Last Monday, I attended a panel discussion organised by Bristol is Global on “What more can we do about student mental well-being?”. This great evening with experts in student mental health left me with a specific question: Is there an issue with the word ‘mental health’?
Let’s see why…
OUR WORDS CARRY MEANING
As human beings, we are aware of the world around us and we use thinking to turn information into knowledge. We do this at every moment of our day by filtering the information we receive from the external world. As a result, we create mental models. Our mental models are built over the years by giving meaning to this filtered information, through memories, and experiences. Our experiences and our mental models are unique to us. They are also very powerful because they determine how we will feel, respond, and act. They influence our point of view and opinion on different topics.
Yet, we tend to think that everybody thinks, feels, and experiences the world as we do.
I became aware of this when I first met my husband. His notion of ‘hot weather’ is so different from mine. I grew up in France (in the Centre East) and temperatures can soar in the summer. It is common to get 40oC in July or August. Now, for me THIS is ‘hot’. But for my husband, hot may be a nice summer day when temperatures in the UK reach 25oC. What is your notion of ‘hot’? It might even conjure up ideas which are not linked to the weather at all!?
This applies to everything in our lives and so the word ‘mental health’ is not exempt. We all use the word ‘mental health’ and assume that we all mean the same thing but we clearly don’t.
SO WHAT DOES IT MEAN?
When I give presentation or run workshops, I often ask attendies how they would define mental health. The silence that follows this question often surprises me.
But if we reflect on the above point, then we can see that when we think about, refer to or discuss mental health, we will have mental models based on our past experiences and memories.
Take a couple of seconds to reflect on your mental models and how do they impact your views on mental health?
Mine were definitely shaped by my mother’s struggles with depression throughout my childhood. If you’ve never been in contact with people who suffer from a mental illness, you might have built different mental models and opinions which differ greatly from mine. This is not right nor wrong – it just is. That’s how we create a reality – ALL OF US, WITHOUT FAIL!
We just need to become fully aware of these differences and not pretend that we are talking about the same thing.
MENTAL HEALTH – WHY SO MUCH NEGATIVITY?
I have recently started an online survey to see how the general public in the UK automatically thinks about physical health and mental health. I asked them to give me 3 words they would use to refer to mental health and 3 for physical health.

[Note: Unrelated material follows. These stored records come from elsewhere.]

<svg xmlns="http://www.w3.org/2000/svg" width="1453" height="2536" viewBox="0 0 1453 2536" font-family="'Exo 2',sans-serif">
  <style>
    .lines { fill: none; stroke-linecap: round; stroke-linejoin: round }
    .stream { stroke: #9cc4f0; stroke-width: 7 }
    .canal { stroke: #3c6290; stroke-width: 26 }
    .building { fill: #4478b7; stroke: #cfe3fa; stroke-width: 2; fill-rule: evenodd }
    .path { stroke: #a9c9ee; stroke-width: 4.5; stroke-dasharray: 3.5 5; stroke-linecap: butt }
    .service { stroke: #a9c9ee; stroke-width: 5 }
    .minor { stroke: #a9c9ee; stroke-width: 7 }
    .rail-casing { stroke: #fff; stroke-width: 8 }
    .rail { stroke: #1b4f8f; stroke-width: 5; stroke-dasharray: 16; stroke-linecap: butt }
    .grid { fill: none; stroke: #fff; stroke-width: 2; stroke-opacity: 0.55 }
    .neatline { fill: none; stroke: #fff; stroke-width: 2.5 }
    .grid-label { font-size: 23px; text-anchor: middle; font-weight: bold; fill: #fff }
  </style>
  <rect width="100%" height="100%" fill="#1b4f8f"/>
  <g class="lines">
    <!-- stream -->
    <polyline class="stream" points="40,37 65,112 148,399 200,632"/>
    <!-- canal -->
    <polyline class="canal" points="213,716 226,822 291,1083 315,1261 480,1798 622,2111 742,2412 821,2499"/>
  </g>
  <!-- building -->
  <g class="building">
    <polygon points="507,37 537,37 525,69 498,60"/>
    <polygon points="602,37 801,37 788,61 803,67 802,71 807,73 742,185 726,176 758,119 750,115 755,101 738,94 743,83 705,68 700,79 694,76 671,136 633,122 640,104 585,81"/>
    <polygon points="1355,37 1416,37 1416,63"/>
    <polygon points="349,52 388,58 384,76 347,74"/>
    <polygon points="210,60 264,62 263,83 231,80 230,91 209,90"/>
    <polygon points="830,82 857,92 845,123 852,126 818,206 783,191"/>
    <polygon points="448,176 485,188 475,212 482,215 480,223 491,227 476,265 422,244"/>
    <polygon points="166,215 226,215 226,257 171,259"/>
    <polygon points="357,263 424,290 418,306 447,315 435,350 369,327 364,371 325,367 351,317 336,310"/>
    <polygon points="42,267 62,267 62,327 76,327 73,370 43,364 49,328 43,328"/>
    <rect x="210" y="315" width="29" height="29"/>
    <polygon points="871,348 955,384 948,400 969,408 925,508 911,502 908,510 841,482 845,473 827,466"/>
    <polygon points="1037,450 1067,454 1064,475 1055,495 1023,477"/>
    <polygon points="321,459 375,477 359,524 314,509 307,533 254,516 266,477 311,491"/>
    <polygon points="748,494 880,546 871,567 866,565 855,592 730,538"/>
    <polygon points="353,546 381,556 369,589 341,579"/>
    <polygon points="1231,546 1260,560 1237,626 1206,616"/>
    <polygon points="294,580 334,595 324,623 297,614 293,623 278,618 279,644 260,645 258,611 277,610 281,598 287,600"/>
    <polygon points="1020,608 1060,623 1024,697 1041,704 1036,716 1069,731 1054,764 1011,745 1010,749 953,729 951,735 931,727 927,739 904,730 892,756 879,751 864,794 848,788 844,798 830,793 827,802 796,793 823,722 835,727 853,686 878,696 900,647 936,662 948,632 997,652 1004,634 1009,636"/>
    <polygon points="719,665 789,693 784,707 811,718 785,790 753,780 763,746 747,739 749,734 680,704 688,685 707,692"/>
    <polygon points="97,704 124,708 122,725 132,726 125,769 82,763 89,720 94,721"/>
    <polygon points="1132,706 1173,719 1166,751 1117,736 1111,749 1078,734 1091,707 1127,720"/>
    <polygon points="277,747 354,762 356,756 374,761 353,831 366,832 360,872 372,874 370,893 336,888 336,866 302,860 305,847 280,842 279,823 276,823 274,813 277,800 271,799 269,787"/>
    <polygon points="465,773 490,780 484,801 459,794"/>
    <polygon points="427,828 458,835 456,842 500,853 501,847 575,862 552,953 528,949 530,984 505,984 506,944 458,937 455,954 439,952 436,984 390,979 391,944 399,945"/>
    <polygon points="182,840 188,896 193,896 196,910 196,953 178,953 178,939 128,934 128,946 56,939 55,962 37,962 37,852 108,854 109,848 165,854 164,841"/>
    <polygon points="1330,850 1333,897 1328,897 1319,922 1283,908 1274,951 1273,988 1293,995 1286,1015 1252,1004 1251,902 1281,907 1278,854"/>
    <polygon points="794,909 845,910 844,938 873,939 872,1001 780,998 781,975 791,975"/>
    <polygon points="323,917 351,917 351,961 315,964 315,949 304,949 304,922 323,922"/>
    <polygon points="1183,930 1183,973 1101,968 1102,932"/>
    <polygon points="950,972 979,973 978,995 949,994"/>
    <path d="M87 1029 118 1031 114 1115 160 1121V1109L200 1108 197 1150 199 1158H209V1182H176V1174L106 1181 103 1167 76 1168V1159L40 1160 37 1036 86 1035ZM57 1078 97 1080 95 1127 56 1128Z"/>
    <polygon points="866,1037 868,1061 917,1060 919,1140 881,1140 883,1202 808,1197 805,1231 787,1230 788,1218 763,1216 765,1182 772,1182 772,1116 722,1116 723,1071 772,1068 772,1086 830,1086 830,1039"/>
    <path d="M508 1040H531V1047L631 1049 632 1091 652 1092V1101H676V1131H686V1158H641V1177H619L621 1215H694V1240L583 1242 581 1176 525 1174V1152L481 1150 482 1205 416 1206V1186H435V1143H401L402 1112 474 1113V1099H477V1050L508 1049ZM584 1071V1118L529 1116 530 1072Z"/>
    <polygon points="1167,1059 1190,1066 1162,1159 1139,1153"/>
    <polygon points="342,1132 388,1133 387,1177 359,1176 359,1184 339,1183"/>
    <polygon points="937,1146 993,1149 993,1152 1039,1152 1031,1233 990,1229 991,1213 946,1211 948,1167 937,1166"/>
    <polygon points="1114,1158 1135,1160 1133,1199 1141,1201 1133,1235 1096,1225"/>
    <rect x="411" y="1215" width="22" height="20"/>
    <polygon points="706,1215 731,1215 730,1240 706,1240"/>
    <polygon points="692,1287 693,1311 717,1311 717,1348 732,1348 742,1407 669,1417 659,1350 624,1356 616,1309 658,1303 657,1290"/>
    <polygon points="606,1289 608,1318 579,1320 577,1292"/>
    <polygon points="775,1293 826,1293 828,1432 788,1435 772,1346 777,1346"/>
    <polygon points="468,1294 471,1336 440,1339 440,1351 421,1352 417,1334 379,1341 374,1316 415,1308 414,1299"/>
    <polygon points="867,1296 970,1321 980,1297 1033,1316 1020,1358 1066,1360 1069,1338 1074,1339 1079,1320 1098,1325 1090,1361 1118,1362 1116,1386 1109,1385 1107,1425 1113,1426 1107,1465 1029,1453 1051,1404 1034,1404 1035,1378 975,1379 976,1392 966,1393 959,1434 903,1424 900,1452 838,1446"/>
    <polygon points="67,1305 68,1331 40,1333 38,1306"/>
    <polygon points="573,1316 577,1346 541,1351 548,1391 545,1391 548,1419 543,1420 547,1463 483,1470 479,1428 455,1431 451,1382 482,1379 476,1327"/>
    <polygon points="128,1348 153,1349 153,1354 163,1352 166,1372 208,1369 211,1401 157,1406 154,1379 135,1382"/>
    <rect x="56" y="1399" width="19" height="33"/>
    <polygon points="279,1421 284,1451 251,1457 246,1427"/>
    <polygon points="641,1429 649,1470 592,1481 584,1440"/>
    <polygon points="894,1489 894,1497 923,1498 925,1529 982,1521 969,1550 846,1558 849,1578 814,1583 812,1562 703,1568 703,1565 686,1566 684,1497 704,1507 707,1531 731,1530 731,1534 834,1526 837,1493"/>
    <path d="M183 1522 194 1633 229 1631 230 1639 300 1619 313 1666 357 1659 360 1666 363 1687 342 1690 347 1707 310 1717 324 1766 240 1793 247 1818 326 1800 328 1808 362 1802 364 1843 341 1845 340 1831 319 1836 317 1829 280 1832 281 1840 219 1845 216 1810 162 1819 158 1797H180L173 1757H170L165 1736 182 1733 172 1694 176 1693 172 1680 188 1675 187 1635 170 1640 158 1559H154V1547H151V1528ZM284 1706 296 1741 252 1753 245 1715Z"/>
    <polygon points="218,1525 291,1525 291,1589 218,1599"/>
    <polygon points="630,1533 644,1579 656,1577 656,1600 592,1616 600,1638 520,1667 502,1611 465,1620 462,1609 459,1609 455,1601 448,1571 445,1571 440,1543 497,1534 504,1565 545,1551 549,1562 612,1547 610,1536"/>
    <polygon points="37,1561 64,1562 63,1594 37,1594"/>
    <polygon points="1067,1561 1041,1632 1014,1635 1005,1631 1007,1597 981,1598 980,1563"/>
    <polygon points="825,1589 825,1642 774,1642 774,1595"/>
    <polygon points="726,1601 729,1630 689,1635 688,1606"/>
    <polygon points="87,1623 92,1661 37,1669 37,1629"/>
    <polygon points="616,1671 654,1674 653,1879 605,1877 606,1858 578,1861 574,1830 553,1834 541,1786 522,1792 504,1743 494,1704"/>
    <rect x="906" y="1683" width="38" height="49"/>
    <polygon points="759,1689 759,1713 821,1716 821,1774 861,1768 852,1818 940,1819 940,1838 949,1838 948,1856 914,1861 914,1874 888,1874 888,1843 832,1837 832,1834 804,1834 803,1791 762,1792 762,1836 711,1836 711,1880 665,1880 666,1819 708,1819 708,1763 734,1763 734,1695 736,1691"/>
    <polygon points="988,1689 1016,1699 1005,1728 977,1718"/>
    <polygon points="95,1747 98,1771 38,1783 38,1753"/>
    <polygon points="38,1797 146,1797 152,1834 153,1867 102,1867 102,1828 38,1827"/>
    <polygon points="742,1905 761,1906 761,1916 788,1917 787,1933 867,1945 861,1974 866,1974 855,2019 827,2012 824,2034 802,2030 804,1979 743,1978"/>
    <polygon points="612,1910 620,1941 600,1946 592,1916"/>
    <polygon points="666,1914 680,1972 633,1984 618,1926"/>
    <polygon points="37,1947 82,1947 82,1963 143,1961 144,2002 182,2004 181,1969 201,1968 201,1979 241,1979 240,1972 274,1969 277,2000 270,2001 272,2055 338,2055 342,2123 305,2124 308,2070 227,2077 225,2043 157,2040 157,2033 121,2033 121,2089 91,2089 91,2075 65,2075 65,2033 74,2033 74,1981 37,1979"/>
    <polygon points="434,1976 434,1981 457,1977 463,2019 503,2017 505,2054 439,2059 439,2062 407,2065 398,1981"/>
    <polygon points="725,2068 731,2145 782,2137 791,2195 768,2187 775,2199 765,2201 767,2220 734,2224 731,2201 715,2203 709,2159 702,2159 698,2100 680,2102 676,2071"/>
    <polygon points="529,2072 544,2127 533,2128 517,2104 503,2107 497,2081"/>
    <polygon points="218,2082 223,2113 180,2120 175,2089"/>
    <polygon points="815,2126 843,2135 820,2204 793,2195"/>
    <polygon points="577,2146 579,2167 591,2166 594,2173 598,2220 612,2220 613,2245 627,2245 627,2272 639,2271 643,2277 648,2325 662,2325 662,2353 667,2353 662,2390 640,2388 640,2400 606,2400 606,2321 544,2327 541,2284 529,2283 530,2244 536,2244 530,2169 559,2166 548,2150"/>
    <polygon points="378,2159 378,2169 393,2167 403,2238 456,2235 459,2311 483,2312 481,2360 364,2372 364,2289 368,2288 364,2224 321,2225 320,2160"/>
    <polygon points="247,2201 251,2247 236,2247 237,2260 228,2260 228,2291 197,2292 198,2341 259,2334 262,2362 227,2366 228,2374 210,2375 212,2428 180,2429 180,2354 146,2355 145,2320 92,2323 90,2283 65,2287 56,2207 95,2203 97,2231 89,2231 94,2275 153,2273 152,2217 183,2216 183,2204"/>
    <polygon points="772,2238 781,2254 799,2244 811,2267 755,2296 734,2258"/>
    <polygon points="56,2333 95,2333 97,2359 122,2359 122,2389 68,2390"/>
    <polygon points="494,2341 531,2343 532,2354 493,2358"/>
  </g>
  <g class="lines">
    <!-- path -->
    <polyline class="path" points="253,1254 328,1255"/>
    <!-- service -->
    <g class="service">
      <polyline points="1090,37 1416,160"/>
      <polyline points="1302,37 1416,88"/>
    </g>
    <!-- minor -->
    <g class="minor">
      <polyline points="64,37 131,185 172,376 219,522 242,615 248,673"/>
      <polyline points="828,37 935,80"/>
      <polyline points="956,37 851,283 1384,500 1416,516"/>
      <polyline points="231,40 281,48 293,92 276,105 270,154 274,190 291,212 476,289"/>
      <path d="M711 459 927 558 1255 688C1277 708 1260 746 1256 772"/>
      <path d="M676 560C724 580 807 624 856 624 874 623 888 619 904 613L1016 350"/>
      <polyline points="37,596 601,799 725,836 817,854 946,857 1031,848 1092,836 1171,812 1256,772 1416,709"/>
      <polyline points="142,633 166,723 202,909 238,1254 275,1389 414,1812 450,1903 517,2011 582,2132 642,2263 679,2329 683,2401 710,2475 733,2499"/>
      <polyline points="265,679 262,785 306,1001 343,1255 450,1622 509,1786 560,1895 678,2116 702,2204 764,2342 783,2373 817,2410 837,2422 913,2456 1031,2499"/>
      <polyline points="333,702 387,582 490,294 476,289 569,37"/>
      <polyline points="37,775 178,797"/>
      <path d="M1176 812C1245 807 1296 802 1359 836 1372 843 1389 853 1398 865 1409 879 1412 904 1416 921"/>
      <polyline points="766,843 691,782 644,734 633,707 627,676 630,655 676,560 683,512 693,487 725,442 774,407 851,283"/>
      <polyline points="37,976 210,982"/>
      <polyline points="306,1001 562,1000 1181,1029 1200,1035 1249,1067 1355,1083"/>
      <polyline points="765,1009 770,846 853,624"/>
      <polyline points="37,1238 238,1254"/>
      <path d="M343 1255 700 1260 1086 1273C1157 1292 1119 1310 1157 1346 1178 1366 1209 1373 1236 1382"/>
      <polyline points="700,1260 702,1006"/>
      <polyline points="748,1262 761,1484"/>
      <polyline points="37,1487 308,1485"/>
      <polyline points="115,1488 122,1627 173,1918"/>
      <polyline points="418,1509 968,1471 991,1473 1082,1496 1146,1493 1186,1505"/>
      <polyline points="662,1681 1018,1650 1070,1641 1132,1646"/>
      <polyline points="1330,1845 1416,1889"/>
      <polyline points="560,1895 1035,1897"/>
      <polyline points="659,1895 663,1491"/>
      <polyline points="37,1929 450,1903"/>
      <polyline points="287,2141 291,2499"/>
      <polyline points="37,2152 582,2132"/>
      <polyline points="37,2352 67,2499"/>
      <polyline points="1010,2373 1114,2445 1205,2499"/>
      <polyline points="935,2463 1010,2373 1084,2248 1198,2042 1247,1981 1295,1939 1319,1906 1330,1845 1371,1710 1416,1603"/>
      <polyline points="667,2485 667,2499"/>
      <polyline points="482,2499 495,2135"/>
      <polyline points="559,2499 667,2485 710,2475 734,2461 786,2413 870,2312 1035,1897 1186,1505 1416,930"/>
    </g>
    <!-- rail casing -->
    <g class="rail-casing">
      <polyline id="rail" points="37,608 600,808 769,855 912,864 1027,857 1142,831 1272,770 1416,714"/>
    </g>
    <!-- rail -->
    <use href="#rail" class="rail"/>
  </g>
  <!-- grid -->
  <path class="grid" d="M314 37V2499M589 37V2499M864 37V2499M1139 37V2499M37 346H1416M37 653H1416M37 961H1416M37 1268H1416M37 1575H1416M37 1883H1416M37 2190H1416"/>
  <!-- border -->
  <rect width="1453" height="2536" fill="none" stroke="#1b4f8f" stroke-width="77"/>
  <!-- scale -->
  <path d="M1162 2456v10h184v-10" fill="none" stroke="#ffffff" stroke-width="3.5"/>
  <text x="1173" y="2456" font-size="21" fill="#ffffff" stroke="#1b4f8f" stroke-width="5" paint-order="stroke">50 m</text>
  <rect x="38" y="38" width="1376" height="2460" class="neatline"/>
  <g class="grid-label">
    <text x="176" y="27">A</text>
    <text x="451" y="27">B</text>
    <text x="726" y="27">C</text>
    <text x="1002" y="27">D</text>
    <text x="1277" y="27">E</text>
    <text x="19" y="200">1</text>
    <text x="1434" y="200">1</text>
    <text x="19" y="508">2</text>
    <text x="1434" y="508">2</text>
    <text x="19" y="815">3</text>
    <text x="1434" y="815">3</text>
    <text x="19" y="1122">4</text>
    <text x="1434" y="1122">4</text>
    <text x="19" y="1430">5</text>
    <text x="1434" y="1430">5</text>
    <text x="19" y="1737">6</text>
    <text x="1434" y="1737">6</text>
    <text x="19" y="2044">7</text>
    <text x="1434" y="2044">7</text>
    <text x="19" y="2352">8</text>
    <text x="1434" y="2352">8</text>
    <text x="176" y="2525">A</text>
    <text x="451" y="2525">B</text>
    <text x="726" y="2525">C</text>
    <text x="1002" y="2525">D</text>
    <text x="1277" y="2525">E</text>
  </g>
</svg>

So far, I have had about 45 responses and it has confirmed what I already had noticed during my research last year. The vast majority of people who responded (around 85% of the responses) gave me negative words for mental health (e.g depression, anxiety, burnout, stress, mania) but more positive words for physical health (e.g fitness, health, wellness, gym, strong).
As this is a very small sample, it is difficult to draw definite conclusions but it certainly highlights the fact that mental health is often automatically linked to negative words in the English language, which I believe will generate negative mental models and will have an impact on our view points on this topic.
TIME TO DITCH MENTAL HEALTH?
There’s a campaign called ‘time to change’ which invites us to end mental health discrimination. I could not agree more with their aims and objectives.
However, I think that change cannot happen until we ALL become consciously aware of our mental models around mental health and that we ALL agree to use the same definition for mental health.
I have already discussed this in a previous post but mental health is defined by the Oxford English Dictionary as ‘a person’s condition with regard to their psychological and emotional well-being’
Mental Health was defined by the World Health Organisation (WHO) as a ‘state of well-being in which every individual realizes his or her own potential, can cope with the normal stresses of life, can work productively and fruitfully, and is able to make a contribution to her or his community’ (WHO, 2014).
I suggest we settle on the second definition, as it feels much more positive and empowering.
From there, it will be much easier for us to start new conversations and to look at how we improve our mental health and what we can do on a daily basis to achieve this.
And if we really can’t accept this more ‘neutral’ or ‘positive’ definition of mental health as the basis for future discussions then perhaps it is time to simply ditch the use of ‘mental health’ and to start using ‘mental well-being’ instead just like BIG did for their event last Monday.
So, what do you think? Are you game?
Remember to be the change you want to be in the world – change starts with us as individuals.